Pick out every line of the data that contains the string "Медали". Matching is case-sensitive.

(Transcribed page text)
----

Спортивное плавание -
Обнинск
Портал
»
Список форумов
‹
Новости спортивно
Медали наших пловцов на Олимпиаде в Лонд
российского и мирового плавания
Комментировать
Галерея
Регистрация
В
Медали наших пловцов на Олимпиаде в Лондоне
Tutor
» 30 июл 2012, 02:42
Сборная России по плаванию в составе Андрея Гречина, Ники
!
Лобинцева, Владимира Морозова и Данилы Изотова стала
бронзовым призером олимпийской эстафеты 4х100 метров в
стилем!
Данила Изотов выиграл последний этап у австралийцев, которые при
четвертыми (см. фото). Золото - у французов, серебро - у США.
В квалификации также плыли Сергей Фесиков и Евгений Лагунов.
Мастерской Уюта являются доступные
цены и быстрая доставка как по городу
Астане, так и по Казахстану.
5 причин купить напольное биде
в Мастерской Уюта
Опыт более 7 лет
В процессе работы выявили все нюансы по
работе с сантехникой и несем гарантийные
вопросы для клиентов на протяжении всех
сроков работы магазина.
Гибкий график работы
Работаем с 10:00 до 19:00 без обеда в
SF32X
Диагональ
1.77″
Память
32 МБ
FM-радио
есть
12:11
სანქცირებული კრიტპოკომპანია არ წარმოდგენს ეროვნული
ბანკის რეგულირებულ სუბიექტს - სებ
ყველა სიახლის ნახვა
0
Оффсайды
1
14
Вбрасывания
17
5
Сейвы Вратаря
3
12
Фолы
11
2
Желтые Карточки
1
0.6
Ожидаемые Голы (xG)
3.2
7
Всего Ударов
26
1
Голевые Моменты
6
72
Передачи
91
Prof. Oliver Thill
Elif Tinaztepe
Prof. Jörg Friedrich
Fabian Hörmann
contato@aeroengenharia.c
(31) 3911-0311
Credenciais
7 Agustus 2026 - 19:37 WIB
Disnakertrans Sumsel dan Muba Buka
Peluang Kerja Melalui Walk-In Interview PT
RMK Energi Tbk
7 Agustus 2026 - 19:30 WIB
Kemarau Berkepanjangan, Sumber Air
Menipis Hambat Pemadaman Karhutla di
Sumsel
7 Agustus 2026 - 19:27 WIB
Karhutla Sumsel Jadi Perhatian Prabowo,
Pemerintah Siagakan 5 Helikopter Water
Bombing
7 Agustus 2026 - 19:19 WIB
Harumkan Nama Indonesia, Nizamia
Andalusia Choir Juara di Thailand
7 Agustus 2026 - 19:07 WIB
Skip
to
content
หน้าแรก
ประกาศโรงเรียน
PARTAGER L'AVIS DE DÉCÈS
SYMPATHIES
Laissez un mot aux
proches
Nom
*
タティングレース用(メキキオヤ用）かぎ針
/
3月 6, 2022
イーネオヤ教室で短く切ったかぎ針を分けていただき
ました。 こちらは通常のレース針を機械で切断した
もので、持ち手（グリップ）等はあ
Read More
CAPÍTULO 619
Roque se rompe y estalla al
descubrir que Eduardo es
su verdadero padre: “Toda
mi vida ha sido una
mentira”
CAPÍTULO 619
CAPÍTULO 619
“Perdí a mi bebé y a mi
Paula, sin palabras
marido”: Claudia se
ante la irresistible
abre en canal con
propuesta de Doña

----

▸ REPLY TO THE EXERCISE
Медали наших пловцов на Олимпиаде в Лонд
Медали наших пловцов на Олимпиаде в Лондоне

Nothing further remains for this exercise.